#3995
vanilla
A new take on a Bard role, generally themed around leading a party of other adventurers through the dungeon, with some other additional ideas:
- The bard and healer cannot both be focused around petmongering, so one of them would have to change. Most likely the healer, as the bard’s traditional abilities are only good on pets.
- Instead of the standard little dog or kitten, the bard starts with a “party”
of 3-4 player monsters, who are randomly chosen from other roles.
- This would make the primary strategy focused on having the party do the fighting for you, letting them level up, providing them with weapons and equipment, and not letting them die.
- Healers and archeologists, and possibly tourists, don’t make very good additions to the party, and so should perhaps be ineligible.
- Party roles could be randomly chosen from distinct sets of “strong melee fighter” (Bar or Cav or Kni or Val), “ranged combat” (Ran or Rog or Sam or possibly Tou), and “spellcaster/cleric” (possibly Hea or Mon or Pri or Wiz). These could also just be hardcoded.
- The party will not start with the full starting inventory of their respective roles. They will generally have the same weapons and armor, but will probably not have any of the scrolls, rings, wands they normally start with, and starting spellbooks should be either eliminated or unrandomized. In other words, you shouldn’t be incentivized to slaughter your allies for their stuff.
- Healer strategy should shift away from petmongering - the easiest way to do this is change the protection formula in such a way that the protection racket doesn’t exist; so that the player isn’t incentivized to keep XL as low as possible until they can buy protection.
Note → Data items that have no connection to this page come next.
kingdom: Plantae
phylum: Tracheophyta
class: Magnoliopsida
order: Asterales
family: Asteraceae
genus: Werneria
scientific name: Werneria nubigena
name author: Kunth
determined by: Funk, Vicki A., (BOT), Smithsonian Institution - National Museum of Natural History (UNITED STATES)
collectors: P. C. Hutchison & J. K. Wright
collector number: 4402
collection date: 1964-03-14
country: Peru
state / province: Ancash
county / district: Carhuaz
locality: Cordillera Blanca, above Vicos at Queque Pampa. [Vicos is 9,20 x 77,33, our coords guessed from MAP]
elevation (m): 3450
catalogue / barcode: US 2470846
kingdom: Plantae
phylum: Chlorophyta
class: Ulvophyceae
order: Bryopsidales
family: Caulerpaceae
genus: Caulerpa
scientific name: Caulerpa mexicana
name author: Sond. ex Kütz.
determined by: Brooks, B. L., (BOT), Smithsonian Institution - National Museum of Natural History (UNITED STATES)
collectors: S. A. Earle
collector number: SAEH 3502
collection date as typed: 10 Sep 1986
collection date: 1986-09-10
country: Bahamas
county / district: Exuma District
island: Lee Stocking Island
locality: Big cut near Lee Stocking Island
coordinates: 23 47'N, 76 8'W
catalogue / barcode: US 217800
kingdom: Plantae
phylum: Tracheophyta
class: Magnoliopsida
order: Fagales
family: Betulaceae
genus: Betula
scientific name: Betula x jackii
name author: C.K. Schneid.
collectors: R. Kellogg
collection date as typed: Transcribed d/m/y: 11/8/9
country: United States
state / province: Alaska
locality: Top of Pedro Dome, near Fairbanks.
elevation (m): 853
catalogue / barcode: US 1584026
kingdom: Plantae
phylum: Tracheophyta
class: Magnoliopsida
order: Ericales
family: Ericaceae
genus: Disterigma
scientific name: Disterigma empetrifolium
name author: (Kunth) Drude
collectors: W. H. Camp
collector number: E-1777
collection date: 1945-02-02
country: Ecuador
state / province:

- Difficult for Healers to find a new niche. (Avoidance of combat is an option, but dtsund’s Class Overhaul Proposal calls for Archeologists to fill that niche). Perhaps something that focuses on pacifying monsters by healing them, but this has issues: you shouldn’t be able to ‘‘tame’’ by healing since that turns Healers back in the direction of acquiring lots of pets, and most monsters start at full HP and don’t need any healing.
- Bards (and probably all players) should be able to equip their pets by #looting them, or a similar mechanism. (This would also apply to mounts.) Intelligent monsters will prefer player-given items above all others and will never willingly replace them for other gear. Possibly make this behavior dependent on options, because some players may want their pets to be pragmatic in their gear choices.
- Player monster pets should perhaps not be able to detect curses.
- Songbooks, + class items which contain a song that the bard can learn.
- Balancing the songbook generation rate against spellbooks might be tricky, because although bards can still cast spells and other roles can play songs, each is not very likely to have that much use for the other set of books. Hardcoding different probabilities based on whether the character is a bard or not doesn’t seem very clean.
- Possibly the bard should be able to discover songs by trial and error, although simple brute forcing is definitely not the way to do it. Maybe all spellbooks start identified.
- The bard could need to practice the song by using the songbook in order to restore “song memory”. Song memory does not work quite like spell memory, it works essentially like direct success rate. There might be some mandatory delay between practices, meaning you can’t take an unlearned song and practice it up to 100% immediately. Or there could be a possible failure of practice, maybe a dexterity penalty (“Dumb move! You strain your fingers.”) to serve to prevent practice-spam. Playing a song would serve to
- Songbooks do not eventually go blank, and can be used for practice indefinitely.
- Or to keep it realistic with learning actual songs, you need to have the songbook on hand early on when you want to play it, but as you play it more and gain practice, you can eventually play the song without it anymore.
- The bard should possibly be able to sing some of their songs without requiring an instrument.